(Putting on my devil’s advocate hat on .)
I can’t get incentives to align. Before going into details I want to propose a basic model for proposer revenue T-F versus F:
- Marginality: Because of proposer open competition we should expect small profit margins (and small revenue T-F) for proposers. The more proposers join in, the smaller the profit margins. This is in contrast to F which derives from an open auction where the more users means a higher F. In short, in a healthy market with many proposers and many users, T-F should be marginal versus F.
- Unpredictability: Proposer open competition should also yield steady (non-volatile) profit margins. This is in contrast to total transaction fees T being wildly volatile and hard to predict (as we know empirically). In short, the ratio between T-F and F changes widely and is hard to predict.
We now go back incentive alignment. In general, if the design assumes validators do not have access to the collation body before posting the collation header to the VMC (in contrast to the commitment-and-trapping scheme) then either:
- Proposers can grief validators, or
- Validators get full payment (proposer fees and collation subsidy) for collations that contribute to security, even for unavailable collations.
Proposers having the option to grief validators seems bad. The marginality of T-F versus F (or versus F+S, where S is the collation subsidy) means there is a high incentive to grief. In turn, this encourages validators to do “credit scoring” on proposers (see a similar argument here). The greater the demand for transaction fees the higher the incentive to grief, which in turn increases the need for validators to do credit scoring on proposers.
The other option is to give validators full payment, but this seems to introduce other bad things. In the diagram above the proposers for two of the three collations with a virtual score score of 4 (namely the leftmost and rightmost collations) would have to forgo F without any reward. The huge discrepancy between the potential reward (T-F) and the potential penalty (F), combined with the unpredictability of F, may make it hard for proposers to effectively run a business without taking huge risks.

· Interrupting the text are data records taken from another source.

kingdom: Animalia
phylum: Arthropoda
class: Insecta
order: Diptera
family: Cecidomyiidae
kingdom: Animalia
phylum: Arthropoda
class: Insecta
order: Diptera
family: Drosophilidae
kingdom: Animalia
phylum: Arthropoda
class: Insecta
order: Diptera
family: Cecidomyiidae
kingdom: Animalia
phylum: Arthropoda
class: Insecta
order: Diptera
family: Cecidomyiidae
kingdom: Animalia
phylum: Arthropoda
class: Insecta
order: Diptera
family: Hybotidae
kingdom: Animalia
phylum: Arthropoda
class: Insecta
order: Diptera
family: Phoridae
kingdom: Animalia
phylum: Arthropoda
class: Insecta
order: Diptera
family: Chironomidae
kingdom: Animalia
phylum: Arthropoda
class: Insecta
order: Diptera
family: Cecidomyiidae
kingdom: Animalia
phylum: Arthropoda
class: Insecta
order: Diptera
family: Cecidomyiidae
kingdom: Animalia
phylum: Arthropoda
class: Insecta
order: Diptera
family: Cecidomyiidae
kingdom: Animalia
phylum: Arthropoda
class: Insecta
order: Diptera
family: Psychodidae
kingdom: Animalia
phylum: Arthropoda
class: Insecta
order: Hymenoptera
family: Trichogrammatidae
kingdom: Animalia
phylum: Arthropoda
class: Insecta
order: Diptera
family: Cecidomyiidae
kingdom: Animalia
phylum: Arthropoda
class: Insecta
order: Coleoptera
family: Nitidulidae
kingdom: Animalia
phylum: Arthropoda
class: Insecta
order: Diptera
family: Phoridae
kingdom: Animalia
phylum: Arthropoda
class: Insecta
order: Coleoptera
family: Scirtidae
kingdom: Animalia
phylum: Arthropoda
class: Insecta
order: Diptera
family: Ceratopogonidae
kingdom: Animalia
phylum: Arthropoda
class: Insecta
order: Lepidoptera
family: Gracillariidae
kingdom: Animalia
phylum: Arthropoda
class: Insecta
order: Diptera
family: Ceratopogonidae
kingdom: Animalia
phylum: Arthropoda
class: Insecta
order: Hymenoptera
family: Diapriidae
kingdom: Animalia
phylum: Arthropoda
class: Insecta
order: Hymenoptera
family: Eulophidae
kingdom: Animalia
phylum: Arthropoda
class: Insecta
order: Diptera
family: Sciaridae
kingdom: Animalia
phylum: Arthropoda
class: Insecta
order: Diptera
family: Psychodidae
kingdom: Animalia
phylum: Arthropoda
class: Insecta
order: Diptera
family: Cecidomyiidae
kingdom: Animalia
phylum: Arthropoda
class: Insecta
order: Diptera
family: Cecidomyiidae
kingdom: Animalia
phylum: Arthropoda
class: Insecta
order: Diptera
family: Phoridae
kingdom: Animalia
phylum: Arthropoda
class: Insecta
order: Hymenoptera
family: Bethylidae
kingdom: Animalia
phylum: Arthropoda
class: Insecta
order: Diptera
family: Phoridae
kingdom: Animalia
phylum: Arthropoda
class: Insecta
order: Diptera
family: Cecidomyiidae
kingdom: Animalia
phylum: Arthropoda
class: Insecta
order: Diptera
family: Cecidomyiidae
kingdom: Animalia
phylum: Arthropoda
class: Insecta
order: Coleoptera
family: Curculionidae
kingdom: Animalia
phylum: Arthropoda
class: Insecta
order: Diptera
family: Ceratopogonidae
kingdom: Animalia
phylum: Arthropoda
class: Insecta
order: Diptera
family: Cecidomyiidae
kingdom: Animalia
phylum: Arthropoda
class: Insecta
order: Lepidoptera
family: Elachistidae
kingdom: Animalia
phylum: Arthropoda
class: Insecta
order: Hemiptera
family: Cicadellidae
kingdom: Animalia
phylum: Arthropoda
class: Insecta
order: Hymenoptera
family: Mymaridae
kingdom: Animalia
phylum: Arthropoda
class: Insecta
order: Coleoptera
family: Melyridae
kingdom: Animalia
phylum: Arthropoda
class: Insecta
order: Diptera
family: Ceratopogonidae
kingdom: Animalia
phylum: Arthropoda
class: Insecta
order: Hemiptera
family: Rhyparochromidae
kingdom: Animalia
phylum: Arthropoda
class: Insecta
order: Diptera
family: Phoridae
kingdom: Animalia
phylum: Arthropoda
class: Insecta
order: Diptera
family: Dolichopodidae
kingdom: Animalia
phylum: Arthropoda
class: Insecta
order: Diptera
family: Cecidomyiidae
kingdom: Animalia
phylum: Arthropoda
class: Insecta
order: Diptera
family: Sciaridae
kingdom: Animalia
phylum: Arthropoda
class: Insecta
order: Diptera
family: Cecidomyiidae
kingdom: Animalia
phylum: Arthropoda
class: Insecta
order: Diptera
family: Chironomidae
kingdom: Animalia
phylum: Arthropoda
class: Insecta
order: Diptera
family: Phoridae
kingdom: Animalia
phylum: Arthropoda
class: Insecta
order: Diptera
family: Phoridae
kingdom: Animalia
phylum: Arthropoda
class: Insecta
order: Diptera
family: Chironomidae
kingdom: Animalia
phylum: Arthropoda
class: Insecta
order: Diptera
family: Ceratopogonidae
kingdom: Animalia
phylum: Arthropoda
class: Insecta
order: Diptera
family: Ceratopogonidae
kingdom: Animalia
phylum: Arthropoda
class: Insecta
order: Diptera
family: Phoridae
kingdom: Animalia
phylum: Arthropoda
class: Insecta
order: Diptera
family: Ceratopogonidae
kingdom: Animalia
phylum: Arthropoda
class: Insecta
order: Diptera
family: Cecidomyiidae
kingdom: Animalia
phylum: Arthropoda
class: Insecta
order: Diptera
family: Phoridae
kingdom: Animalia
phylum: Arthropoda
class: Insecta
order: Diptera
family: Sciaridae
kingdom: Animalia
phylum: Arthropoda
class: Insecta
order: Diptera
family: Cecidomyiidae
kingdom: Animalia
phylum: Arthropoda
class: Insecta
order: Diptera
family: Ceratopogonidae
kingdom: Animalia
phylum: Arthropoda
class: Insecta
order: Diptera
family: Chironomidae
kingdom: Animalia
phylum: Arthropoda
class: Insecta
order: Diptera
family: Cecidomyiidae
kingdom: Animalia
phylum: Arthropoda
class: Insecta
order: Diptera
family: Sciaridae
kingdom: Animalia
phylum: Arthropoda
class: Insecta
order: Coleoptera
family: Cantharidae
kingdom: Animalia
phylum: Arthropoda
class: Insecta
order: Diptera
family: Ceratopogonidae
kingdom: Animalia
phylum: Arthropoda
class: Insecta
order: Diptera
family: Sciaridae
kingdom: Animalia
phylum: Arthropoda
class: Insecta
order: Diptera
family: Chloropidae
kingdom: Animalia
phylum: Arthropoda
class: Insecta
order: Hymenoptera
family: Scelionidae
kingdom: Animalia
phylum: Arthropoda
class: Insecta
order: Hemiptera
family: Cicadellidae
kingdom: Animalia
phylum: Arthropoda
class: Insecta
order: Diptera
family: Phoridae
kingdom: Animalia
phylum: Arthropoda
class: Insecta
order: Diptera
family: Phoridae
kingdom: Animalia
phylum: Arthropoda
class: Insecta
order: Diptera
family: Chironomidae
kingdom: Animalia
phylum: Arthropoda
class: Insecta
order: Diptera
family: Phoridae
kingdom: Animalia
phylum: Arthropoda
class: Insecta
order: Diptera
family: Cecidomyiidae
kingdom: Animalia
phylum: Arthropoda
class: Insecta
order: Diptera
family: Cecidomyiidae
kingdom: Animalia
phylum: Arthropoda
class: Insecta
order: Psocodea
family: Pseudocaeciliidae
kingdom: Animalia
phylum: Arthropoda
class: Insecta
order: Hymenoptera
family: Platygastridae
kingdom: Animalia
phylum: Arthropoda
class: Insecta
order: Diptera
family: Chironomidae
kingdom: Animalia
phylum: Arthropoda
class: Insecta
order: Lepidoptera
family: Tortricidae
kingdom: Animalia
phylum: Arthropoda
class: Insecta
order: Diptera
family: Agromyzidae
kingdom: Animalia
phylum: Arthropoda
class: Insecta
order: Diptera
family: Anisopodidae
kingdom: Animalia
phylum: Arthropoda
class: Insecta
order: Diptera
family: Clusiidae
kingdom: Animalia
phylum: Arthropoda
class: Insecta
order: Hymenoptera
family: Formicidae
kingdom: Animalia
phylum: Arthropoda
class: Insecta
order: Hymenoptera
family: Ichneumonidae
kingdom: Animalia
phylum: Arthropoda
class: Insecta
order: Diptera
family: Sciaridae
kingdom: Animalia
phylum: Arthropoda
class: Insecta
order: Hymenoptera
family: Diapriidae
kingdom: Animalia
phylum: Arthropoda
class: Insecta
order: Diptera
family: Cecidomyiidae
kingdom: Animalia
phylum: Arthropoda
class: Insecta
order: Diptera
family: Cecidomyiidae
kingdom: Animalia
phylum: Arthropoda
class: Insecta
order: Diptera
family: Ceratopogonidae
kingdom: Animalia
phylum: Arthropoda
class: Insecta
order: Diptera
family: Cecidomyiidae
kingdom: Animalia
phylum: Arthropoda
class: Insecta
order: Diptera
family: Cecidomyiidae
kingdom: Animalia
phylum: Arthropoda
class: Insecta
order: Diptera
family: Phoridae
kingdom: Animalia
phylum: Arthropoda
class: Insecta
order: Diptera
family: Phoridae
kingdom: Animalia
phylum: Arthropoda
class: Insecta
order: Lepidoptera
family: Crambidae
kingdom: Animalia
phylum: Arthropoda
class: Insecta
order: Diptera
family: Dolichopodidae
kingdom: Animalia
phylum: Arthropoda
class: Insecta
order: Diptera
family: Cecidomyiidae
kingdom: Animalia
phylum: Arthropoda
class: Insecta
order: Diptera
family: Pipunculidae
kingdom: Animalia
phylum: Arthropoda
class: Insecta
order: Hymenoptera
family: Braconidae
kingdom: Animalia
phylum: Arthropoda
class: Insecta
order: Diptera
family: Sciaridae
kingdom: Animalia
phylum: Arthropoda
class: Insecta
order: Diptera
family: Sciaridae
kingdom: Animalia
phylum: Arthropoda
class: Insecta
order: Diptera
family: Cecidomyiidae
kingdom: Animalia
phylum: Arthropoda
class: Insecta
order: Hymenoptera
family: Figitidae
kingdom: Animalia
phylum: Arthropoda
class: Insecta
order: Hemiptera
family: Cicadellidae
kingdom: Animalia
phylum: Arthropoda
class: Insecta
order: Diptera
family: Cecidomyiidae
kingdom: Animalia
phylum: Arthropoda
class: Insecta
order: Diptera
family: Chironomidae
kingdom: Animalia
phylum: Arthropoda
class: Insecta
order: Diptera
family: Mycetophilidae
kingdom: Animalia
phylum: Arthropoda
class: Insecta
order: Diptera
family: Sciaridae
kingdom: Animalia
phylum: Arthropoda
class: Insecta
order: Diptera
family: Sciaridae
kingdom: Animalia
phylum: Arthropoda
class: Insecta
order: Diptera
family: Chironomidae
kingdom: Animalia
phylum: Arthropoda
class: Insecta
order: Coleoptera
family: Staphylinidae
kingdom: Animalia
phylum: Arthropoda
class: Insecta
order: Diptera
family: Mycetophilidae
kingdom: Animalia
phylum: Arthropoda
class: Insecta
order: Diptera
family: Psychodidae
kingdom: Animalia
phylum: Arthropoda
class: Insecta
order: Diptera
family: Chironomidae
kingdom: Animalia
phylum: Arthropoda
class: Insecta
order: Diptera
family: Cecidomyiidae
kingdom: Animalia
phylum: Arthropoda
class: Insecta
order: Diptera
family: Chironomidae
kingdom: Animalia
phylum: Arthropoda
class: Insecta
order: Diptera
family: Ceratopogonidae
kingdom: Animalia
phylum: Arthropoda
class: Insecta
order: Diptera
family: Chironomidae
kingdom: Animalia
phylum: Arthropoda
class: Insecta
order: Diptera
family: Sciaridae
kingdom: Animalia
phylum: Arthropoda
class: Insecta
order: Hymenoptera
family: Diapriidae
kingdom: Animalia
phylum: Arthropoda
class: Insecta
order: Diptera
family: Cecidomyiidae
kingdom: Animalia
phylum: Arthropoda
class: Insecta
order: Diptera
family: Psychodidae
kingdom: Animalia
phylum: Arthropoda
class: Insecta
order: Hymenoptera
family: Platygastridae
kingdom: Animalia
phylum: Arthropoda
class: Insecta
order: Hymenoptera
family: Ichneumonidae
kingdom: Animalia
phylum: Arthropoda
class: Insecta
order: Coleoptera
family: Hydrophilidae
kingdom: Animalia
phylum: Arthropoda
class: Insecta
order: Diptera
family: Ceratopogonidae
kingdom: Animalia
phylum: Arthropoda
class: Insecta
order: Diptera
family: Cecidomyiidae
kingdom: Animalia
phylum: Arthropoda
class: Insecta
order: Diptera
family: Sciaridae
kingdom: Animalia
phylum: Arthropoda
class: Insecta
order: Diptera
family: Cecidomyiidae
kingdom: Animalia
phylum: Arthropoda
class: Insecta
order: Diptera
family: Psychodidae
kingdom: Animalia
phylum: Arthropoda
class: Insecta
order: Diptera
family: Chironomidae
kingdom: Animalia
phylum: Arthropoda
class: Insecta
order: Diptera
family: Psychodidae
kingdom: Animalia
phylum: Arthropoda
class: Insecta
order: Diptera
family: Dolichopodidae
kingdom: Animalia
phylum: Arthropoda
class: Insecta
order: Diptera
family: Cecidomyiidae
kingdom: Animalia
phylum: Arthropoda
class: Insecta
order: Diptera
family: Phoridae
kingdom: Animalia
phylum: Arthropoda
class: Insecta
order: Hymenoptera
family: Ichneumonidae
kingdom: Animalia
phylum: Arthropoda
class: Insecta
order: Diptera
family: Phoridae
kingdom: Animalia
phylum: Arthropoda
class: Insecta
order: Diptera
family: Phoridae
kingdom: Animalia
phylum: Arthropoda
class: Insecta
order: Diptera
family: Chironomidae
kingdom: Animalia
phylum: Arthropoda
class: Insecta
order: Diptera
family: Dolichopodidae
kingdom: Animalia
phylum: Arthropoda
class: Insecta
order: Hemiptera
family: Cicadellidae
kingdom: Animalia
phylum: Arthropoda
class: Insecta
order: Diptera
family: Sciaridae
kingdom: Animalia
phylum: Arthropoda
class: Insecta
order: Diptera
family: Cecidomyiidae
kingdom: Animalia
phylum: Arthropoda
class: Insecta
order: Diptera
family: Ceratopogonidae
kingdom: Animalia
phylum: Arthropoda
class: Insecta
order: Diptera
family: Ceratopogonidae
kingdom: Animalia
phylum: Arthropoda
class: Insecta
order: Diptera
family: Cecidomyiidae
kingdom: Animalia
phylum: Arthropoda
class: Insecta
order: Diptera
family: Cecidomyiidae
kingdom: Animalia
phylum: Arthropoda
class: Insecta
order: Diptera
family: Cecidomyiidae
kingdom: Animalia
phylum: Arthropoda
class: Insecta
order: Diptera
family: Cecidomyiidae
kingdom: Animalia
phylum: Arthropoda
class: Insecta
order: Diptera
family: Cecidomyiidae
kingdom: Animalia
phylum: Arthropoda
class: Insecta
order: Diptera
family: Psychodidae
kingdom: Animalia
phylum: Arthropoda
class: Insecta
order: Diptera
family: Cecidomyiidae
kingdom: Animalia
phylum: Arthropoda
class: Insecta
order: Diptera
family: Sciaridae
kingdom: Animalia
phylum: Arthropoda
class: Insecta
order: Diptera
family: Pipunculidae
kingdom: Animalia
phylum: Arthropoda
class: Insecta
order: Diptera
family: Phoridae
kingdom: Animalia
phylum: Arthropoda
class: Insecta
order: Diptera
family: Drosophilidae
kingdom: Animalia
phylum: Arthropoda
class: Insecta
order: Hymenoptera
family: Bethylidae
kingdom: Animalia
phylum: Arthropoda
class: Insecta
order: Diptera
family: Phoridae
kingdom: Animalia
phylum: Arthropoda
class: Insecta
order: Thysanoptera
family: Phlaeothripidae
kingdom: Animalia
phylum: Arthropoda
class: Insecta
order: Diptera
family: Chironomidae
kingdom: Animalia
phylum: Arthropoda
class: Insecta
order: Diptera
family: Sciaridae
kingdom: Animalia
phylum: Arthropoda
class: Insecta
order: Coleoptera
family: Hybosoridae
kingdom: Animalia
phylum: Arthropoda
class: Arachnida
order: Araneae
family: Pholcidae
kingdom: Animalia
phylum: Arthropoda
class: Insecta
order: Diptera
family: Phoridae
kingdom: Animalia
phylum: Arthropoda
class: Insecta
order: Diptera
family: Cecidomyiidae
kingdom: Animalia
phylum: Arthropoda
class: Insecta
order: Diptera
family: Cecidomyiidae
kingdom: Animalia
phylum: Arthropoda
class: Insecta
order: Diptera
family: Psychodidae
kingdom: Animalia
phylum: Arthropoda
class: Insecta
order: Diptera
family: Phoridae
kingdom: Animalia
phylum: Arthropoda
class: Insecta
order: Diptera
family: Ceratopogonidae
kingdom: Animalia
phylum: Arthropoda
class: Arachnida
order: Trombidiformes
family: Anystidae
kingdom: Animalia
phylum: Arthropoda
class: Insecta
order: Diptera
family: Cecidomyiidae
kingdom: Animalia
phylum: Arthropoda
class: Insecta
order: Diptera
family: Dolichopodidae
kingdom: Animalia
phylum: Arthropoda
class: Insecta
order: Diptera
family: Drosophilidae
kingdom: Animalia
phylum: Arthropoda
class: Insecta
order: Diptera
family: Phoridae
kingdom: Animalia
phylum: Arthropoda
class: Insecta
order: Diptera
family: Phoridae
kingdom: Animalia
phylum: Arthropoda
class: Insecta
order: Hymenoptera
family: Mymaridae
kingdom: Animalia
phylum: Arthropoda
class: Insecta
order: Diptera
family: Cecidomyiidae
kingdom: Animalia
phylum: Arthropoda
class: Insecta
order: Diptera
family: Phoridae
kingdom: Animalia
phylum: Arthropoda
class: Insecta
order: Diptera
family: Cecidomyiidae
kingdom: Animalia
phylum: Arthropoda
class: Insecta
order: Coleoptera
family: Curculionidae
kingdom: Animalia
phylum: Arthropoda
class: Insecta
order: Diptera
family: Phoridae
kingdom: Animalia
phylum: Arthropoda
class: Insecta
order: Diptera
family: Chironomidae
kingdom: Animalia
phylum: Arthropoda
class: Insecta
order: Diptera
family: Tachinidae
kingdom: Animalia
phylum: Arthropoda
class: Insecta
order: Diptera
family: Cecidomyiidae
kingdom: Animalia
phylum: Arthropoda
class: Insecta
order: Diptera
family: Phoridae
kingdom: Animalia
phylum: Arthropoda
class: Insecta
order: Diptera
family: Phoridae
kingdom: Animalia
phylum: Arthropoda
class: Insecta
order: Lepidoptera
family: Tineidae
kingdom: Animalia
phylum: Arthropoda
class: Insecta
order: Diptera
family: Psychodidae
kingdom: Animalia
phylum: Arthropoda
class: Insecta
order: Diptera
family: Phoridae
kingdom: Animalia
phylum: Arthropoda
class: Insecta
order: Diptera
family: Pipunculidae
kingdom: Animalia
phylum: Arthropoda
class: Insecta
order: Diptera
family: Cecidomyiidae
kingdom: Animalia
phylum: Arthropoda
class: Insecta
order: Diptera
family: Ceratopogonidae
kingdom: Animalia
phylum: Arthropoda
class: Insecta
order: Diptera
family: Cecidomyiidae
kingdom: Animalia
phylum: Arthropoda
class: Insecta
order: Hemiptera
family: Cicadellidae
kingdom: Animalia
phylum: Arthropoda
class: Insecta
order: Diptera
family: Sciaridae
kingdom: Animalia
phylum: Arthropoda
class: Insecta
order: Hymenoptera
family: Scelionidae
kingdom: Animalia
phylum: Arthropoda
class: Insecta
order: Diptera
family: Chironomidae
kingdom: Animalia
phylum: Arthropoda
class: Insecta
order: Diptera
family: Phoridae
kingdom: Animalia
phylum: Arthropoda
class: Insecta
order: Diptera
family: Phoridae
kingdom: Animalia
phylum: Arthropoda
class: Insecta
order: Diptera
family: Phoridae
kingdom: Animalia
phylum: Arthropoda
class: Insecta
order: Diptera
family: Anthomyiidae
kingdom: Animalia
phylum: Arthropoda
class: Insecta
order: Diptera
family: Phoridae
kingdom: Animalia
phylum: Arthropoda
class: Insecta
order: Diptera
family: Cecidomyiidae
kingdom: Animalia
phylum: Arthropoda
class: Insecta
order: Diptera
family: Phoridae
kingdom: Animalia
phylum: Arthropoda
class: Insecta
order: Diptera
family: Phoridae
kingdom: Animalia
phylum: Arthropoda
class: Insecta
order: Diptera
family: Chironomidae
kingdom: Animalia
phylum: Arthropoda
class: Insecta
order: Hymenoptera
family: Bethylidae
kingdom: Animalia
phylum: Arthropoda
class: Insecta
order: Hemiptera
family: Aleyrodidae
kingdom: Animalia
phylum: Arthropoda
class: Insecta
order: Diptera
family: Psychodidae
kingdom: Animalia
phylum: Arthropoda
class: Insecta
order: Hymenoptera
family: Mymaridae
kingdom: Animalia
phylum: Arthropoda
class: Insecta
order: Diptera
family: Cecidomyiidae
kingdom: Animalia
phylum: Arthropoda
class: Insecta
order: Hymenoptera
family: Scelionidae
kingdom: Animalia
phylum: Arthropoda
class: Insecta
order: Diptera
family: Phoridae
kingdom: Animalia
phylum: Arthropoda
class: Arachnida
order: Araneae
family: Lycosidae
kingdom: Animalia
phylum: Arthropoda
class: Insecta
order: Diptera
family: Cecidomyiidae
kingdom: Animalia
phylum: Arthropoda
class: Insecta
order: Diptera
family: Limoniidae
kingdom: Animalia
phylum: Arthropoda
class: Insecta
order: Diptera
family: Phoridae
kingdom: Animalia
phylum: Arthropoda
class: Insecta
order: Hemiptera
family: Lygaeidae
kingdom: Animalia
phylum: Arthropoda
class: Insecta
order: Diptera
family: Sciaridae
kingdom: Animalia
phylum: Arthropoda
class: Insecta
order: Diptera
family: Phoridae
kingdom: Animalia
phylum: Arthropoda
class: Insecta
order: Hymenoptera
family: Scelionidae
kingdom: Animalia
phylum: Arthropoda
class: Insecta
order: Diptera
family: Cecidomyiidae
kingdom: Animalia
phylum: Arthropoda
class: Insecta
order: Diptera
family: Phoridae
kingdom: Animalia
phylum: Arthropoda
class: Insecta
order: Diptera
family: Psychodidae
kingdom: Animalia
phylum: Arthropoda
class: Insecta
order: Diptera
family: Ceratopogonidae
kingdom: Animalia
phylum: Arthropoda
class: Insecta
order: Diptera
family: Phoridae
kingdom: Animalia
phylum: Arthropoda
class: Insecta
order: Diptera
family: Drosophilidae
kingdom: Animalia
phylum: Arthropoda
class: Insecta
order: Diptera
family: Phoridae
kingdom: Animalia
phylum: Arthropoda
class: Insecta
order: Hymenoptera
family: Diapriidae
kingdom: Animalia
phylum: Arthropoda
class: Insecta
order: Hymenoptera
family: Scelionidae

This also opens the possibility for proposers to get griefed by other proposers, or by validators. Notice for example that because validators are guaranteed payment they can grief proposers for free, i.e. the griefing factor is infinite. In general I also dislike the idea of paying validators for unavailable collations because the clean separation between availability (enforced by validators) and validity (enforced by proposers) gets muddied.